One of those elements arrived by private plane in Havana last year. Inside, supercooled with liquid nitrogen, was a gallon of Gator's goo.
Can You Make a Buck in Cuba?
Earlier this year, Wright invited me to El Macho to witness what’s become of Gator's seed. To reach the ranch, his chartered Chinese minibus passes through the Sierra del Chorrillo nature preserve, one of 48 protected areas managed by García's agency. The preserve is 10,000 acres of pristine wilderness where unshod ponies caper beneath a canopy of piñon pines and fossilized tree stumps jut from the earth.

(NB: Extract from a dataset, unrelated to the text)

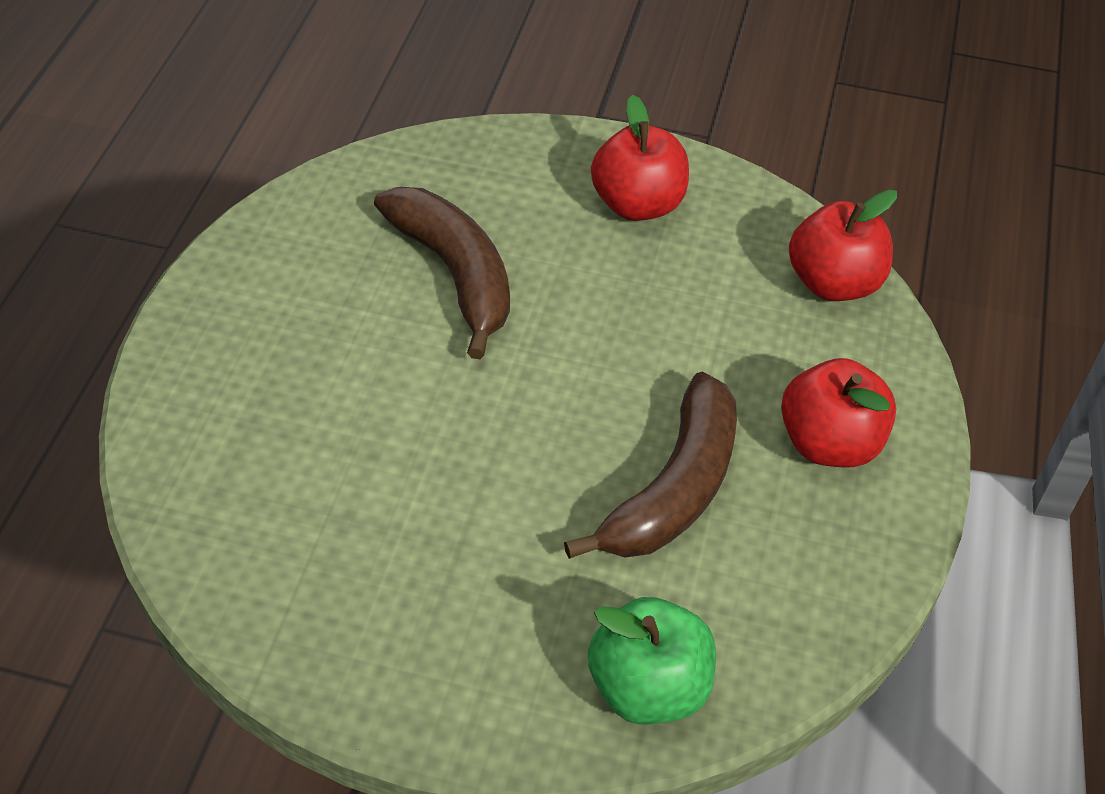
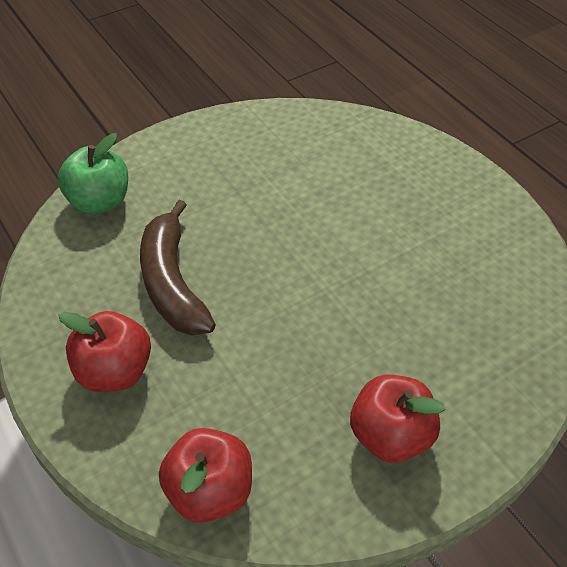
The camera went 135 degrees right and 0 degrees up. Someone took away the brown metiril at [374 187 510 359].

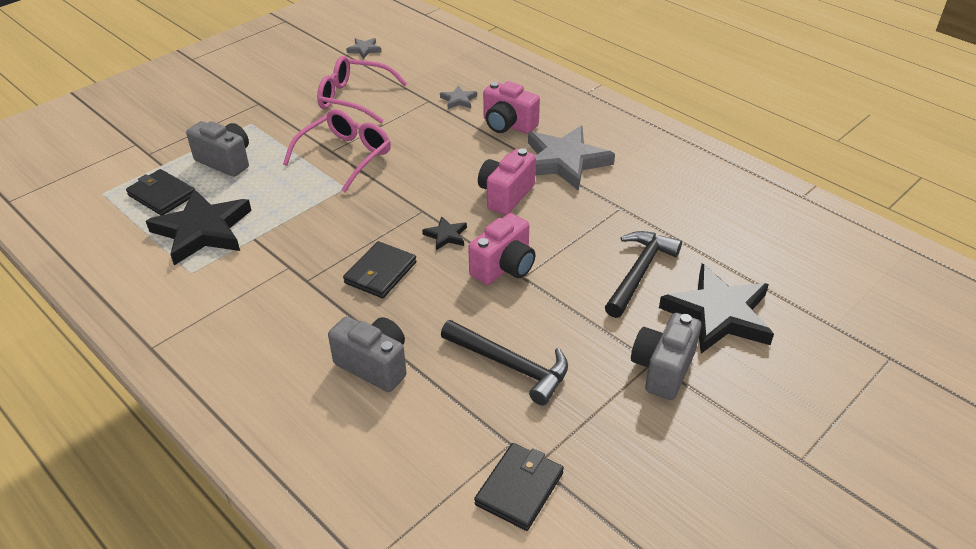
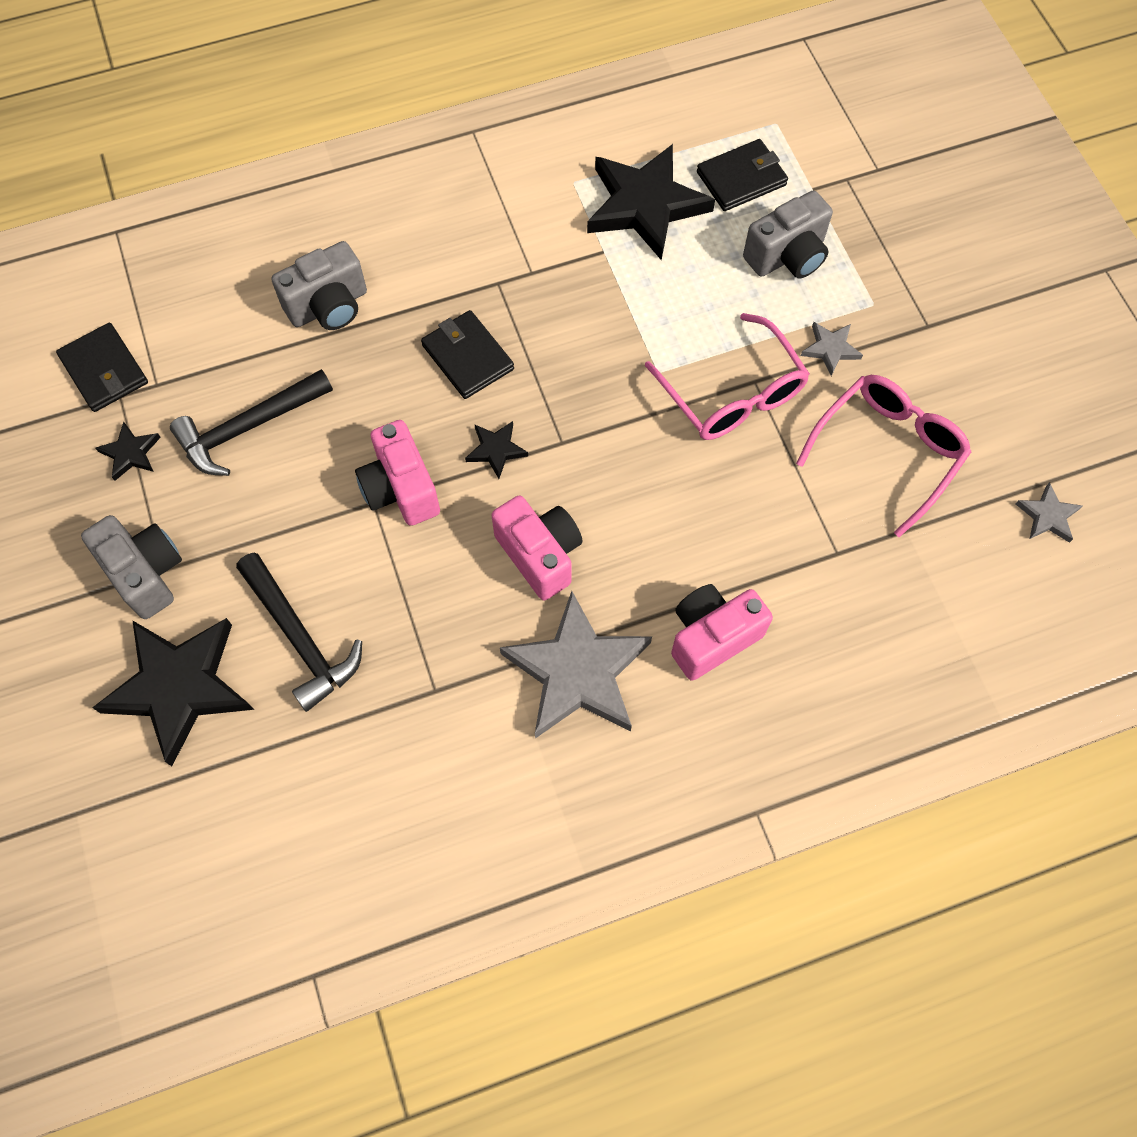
The camera went 115 degrees right and 25 degrees up. Someone put down the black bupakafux at [96 421 161 481]. Someone carried the grey bupakafux from [440 86 477 109] to [801 322 863 376].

As Wright steps off the minibus, he introduces me to Barbaro Casa López, the ranch’s foreman, an intense-looking man with a blue-black mustache and straw cowboy hat. Casa López is already putting Gator's semen to use, he says, and offers to show us. He leads Wright and me down a muddy lane between rows of enormous, empty pens. In one, about 20 bulls are corralled. These are Gator's offspring, Barbaro tells me. Wright claims they're the first cross between an American bull and Cuban heifers in more than 50 years. They're a year old and fattening up nicely, gaining nearly 2 pounds per day, Barbaro says. They'll keep gaining until they weigh about 1,400 pounds. Then they'll be sent to slaughter.
El Macho turns a small profit, but its earnings are limited because it can sell only to the state, and the state, not the market, dictates prices. In June, Barbaro says, the government increased the price for steers to 2,000 Cuban pesos a head—roughly $80. The result is that cowboys and ranch owners both earn less than bartenders and taxi drivers in Havana.